Open artivis opened 5 years ago
@jacobperron Thanks for this initial review. I'll address it asap.
In addition to my comments below, it would also be nice to add an "alternatives" section where we document other options considered (if any) related to the node IDL.
I'm not sure of what alternatives we are talking about, alternative ideas to the concept presented here (explicitly exported node api) or alternative implementation design of the IDL or something else ?
Using IDL for this is imo a really confusing choice. ROS 2 already used the OMG IDL spec for defining message definitions. Therefore I strongly suggest a different abbreviation / terminology for this.
We were expecting this particular concern to be raised as we share it too. However we kept this terminology - 'Node IDL' - as it best describes the proposal. We're open to suggestions tho.
Also the "definition language" part of IDL doesn't make sense since the information is described in XML and not like message interfaces in an actual "definition language" (specific syntax).
We did tripped a little over the IDL
acronym. Depending on the source the D
letter stands for different things and we started this document with Description
in mind rather than Definition
.
Maybe "Node API definition / descriptor"? (We can figure that out later though to not derail the discussion with a bike shed topic like this.)
Agreed.
There is something I haven't seen made explicit yet, but which I think we should. This is about where the definitions are gathered and what they mean, semantically.

DATA LISTING -
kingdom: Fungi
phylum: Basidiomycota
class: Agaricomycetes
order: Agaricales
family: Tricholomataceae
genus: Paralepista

ACTIVITY LIST -
a. Summarize the Node IDL discussion in two sentences.
b. Write a continuation of the Node IDL discussion, picking up after its final sentence.
The rows have no connection to the Node IDL discussion.

WRITTEN ANSWERS -
a. A reviewer asks for an "alternatives" section documenting other options considered for the node IDL, and the author asks whether that means alternatives to the concept or to the implementation design. Commenters object that the name IDL is confusing because ROS 2 already uses the OMG IDL spec for message definitions and the information is written in XML, and the authors, who share the concern and had meant "Description" rather than "Definition," agree to settle on a term such as "Node API definition / descriptor" later.

b.
The current proposal says that a package can define the interfaces of the nodes it includes. Accepting that this can be done using xinclude
s to include multiple XML files that define individual nodes, this is what I think is semantically being created by the current proposal:
I may have missed some parts by I think it gets my point across.
At the source level, the "package namespace" concept does not really exist in current ROS. However it does exist at the tooling level, in tools such as ros2 run
and launch
.
What I want to be clear on is if we are all happy making the "package namespace" concept much more formal than it currently is and extend it throughout the run-time ROS system. Having run-time checks of "package interfaces" will do that because it makes the package a run-time entity.
Personally I am fine with that, I think it's a natural extension of where things are currently and there are benefits to doing so for identifying specific node implementations, even in cases where two nodes from two packages implement the exact same interface declared in the exact same Node IDL file.
Would the Node IDL make it possible to create some sort of rosbridge between nodes of different ROS 2 distributions?
It could be very liberating in large heterogeneous systems to allow nodes running on different distributions to communicate with each other. Right now if one node is stuck on an old distribution, for one reason or another like being proprietary code, it cannot participate in the system unless all other nodes are held or regressed back to that old distribution. Even if it was less efficient, a bridge could allow most nodes to upgrade at will while still letting old nodes participate in the system.
That's an interesting idea, @peterpolidoro. Off-hand I'd say it could help with it inasmuch as the node in question might change what it calls a given topic across distros, but the IDL doesn't dive into message contents, so it would be fairly limited. Specifically, if the message used by the given topic changed its structure, the IDL can't really help you there.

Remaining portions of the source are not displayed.